En toch passen hier bedenkingen. De verlaagde reactietijd bij afremmen zorgt inderdaad voor hogere veiligheid, maar wie is het precies die geniet van die verhoogde veiligheid? Op een snelweg heeft een chauffeur van een personenwagen het meest te duchten van een aanrijding achteraan door een vrachtwagen, precies omdat een vrachtwagen veel zwaarder is en daardoor een grotere remafstand heeft, wat dit type aanrijding waarschijnlijker maakt, en de klap des te groter. Welnu, als het gaat om een dergelijk type aanrijding met de vrachtwagen die bij truck platooning voorop rijdt, dan kan truck platooning hier geen soelaas brengen, en het ongeval mogelijk nog erger maken, doordat achterop rijdende vrachtwagens in de colonne slechts op heel korte afstand volgen en zo voor extra klappen zorgen.

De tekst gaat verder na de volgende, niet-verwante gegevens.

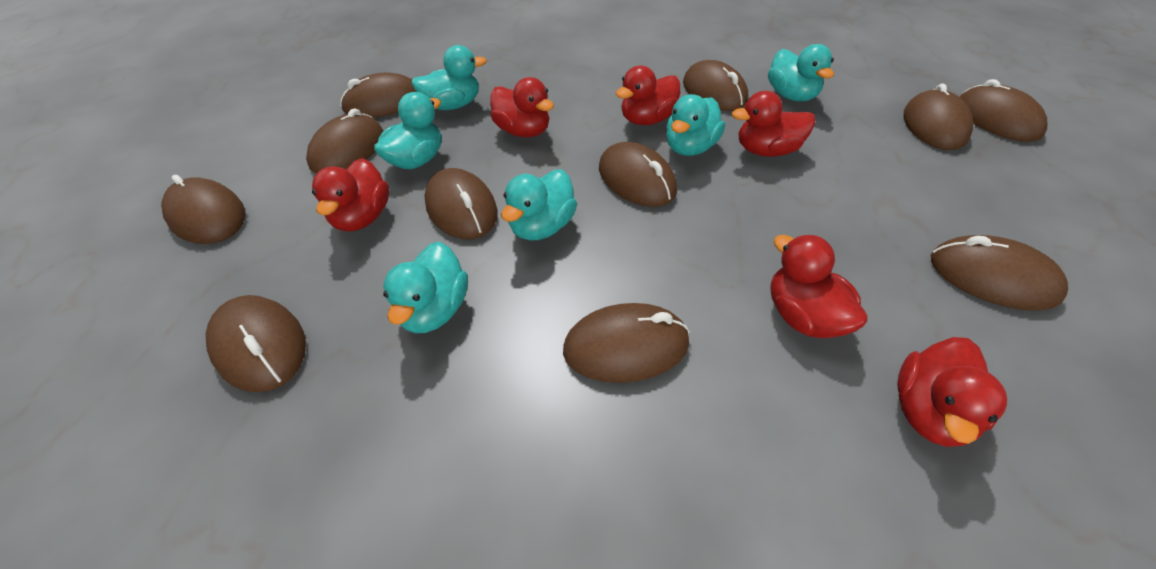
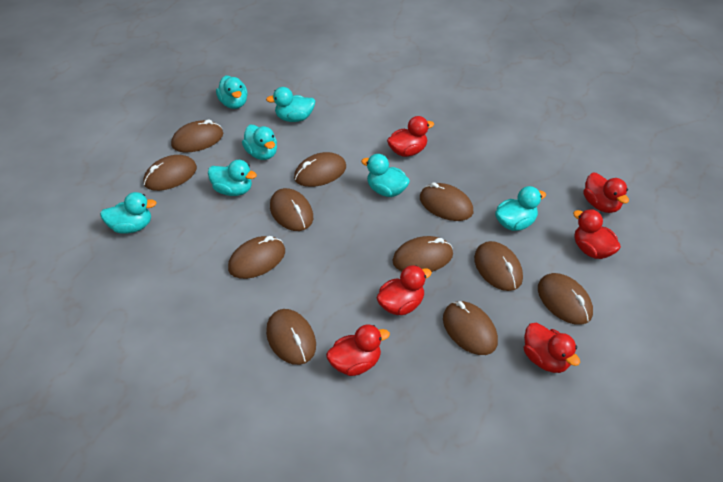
turquoise duck: 6 -> 7

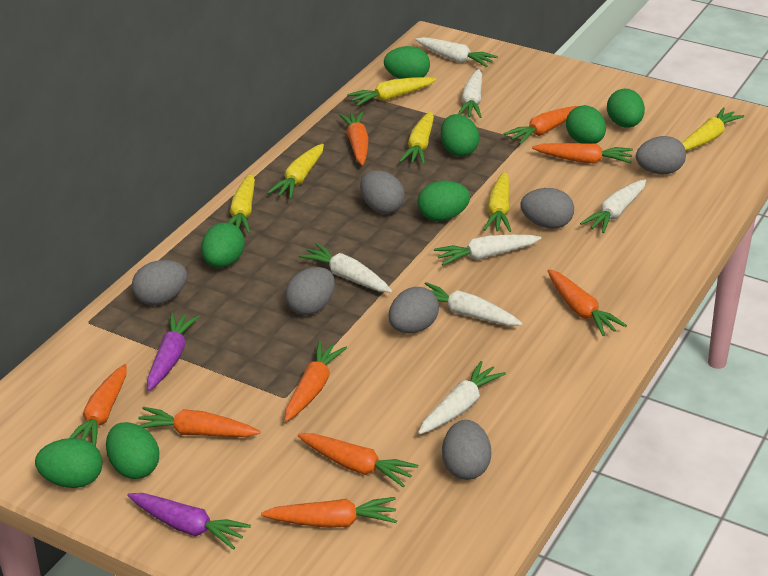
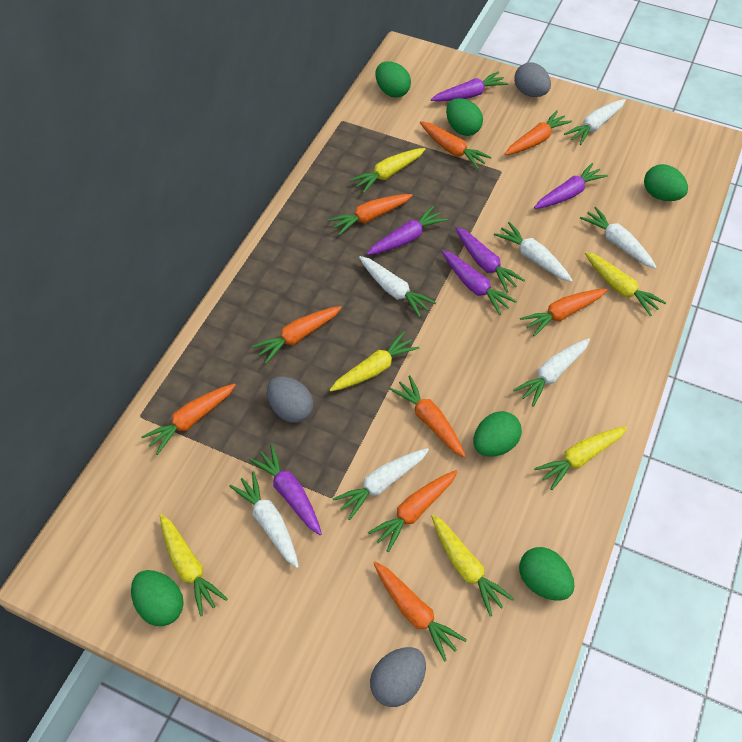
green egg: 8 -> 6
grey egg: 7 -> 3
purple carrot: 2 -> 6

Hierbij is het opmerkelijk dat net die korte afstand dit extra gevaar oplevert. Strikt redenerend vanuit het oogpunt van veiligheid is er namelijk geen reden om de afstand tussen voertuigen te doen afnemen, de reductie van het brandstofverbruik en het vrijgeven van wegcapaciteit ten spijt. In dat opzicht lijkt truck platooning enkel veilig te kunnen zijn ondanks deze overwegingen, en staat het verminderen van de afstand de veiligheid schijnbaar volledig in de weg.

Nog een gerelateerd neveneffect van de verminderde onderlinge afstand is dat een colonne als een soort ‘trein’ te beschouwen is, met het risico dat een ongeval met één vrachtwagen van de colonne ontaardt in een ongeval met meerdere of alle vrachtwagens van de colonne. Hoewel platooning op zich veiliger kan zijn, lijkt het erop dat ongevallen met vrachtwagens in de toekomst complexer zullen zijn omdat er meer voertuigen in betrokken zijn, wat meteen ook implicaties heeft voor hulpverlening, als een of meerdere rijstroken in allerijl moeten vrijgemaakt worden.

En toch moet ook het bovenstaande met een korrel zout genomen worden. Het allerbelangrijkste aspect van veiligheid is immers het gedrag van de colonne als een geheel, en de interactie met de andere weggebruikers. En het lijkt er sterk op dat platooning het gedrag van vrachtwagens op de snelweg voorspelbaarder zal maken. Door het groepsgedrag weten andere weggebruikers beter wat te verwachten, wat ongevallen sterk kan terugdringen. Bovendien zorgt de verkorte afstand tussen voertuigen met zijn betere aerodynamica en reductie van brandstofverbruik voor een incentive om chauffeurs minder vaak te laten inhalen. Bij elk inhaalmanoeuvre wordt de voordelige luchtstroming immers tijdelijk verbroken, wat een nadelig effect kan hebben op het brandstofverbruik. Hoewel dit effect mogelijk gering is, kan het toch een gedragsverandering teweeg brengen.

En dan is er ten slotte nog een vierde aspect, de besparing op personeelskost. Dit is zo indien de achterop rijdende vrachtwagens geen chauffeur meer nodig hebben. Deze troef wordt minder vaak aangehaald, ondanks het feit dat deze besparing financieel een stuk groter kan zijn dan de totale besparing op brandstof, zoals aangegeven in het TNO whitepaper bij de case studies. Een reden voor dit onderbelichten is allicht de pejoratieve bijklank wanneer weer eens mensen aan de kant gezet worden voor machines. Al is dit technisch gezien eigenlijk een logische volgende stap, zonder dat we specifiek moeten vrezen voor het teniet doen van één van de aangehaalde voordelen, integendeel. Maar een maatschappelijk probleem is het wel, met een duidelijke nood aan perceptiewijziging. En dat vraagt tijd.